#### Collected data
*****
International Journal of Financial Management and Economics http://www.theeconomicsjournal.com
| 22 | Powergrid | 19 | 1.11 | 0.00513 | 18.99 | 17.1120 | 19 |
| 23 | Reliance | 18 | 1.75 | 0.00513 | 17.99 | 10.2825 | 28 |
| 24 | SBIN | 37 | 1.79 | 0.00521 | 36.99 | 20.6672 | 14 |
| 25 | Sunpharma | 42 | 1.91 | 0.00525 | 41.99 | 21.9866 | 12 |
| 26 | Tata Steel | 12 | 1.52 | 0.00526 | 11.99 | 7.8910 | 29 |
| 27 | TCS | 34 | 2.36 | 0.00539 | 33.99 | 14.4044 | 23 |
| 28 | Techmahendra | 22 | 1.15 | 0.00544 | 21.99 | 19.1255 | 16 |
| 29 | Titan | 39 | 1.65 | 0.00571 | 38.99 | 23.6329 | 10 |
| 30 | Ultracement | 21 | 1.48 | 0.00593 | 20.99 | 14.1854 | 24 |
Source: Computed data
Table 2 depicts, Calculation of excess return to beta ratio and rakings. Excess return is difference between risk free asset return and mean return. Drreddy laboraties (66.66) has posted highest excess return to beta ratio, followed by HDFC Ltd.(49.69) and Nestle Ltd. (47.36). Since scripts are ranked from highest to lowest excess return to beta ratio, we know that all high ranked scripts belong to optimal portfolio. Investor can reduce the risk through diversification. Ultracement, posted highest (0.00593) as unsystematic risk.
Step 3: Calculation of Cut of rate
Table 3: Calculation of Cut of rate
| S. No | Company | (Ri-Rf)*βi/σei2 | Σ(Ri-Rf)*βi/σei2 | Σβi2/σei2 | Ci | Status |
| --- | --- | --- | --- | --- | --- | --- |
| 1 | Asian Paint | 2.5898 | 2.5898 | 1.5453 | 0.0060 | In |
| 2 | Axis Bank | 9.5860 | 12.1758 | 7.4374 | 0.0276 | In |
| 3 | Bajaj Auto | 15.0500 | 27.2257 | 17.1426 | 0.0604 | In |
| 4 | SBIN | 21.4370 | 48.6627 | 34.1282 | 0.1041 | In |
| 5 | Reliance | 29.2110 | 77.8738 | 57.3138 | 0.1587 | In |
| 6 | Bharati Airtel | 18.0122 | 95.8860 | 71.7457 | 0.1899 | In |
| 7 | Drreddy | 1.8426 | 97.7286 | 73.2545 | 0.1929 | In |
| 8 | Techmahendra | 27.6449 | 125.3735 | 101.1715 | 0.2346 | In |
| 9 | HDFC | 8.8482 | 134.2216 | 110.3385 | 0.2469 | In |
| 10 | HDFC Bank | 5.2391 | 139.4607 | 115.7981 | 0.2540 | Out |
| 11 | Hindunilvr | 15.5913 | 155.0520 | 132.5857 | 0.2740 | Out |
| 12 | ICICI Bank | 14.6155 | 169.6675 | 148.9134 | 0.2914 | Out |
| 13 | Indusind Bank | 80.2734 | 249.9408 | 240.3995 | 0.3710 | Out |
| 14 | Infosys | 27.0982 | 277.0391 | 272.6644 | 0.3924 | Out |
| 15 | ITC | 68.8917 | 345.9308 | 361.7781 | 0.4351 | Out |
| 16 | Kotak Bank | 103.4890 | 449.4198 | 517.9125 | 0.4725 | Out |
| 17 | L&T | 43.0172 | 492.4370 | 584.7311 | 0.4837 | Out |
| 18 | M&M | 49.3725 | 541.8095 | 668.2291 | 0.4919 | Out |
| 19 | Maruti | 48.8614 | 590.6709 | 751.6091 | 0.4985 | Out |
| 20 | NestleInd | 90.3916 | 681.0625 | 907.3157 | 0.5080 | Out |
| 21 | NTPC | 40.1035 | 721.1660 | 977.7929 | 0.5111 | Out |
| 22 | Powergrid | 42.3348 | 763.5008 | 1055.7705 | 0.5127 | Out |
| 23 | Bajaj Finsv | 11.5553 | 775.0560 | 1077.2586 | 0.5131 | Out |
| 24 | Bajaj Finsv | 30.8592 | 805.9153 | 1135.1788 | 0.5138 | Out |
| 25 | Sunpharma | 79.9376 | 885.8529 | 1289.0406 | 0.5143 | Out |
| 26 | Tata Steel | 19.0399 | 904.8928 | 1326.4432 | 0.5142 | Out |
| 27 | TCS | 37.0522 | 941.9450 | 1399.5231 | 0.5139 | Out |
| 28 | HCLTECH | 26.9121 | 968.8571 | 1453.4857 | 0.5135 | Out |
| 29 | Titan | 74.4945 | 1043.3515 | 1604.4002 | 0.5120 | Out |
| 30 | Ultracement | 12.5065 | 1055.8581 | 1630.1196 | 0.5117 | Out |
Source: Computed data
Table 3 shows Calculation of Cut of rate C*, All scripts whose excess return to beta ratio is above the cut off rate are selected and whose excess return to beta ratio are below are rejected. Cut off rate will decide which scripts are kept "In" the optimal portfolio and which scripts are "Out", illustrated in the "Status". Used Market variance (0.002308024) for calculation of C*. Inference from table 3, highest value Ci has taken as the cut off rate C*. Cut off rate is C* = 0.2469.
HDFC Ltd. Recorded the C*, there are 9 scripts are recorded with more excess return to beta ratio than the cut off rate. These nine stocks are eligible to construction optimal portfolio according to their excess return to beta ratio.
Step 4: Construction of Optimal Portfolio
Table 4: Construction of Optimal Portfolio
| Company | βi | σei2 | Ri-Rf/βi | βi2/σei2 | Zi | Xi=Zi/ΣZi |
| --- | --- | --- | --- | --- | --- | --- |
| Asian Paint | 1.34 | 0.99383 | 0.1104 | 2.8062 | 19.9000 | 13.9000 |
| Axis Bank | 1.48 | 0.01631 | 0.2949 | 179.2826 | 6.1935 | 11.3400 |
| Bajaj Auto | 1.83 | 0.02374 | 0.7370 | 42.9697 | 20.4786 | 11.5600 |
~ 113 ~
*****
#### TASK INSTRUCTIONS
What are the lines from the one with "Zi | Xi=Zi/ΣZi |" through the last line of the records above? Quote them exactly and add nothing.

#### RESPONSE BOX
| Company | βi | σei2 | Ri-Rf/βi | βi2/σei2 | Zi | Xi=Zi/ΣZi |
| --- | --- | --- | --- | --- | --- | --- |
| Asian Paint | 1.34 | 0.99383 | 0.1104 | 2.8062 | 19.9000 | 13.9000 |
| Axis Bank | 1.48 | 0.01631 | 0.2949 | 179.2826 | 6.1935 | 11.3400 |
| Bajaj Auto | 1.83 | 0.02374 | 0.7370 | 42.9697 | 20.4786 | 11.5600 |
~ 113 ~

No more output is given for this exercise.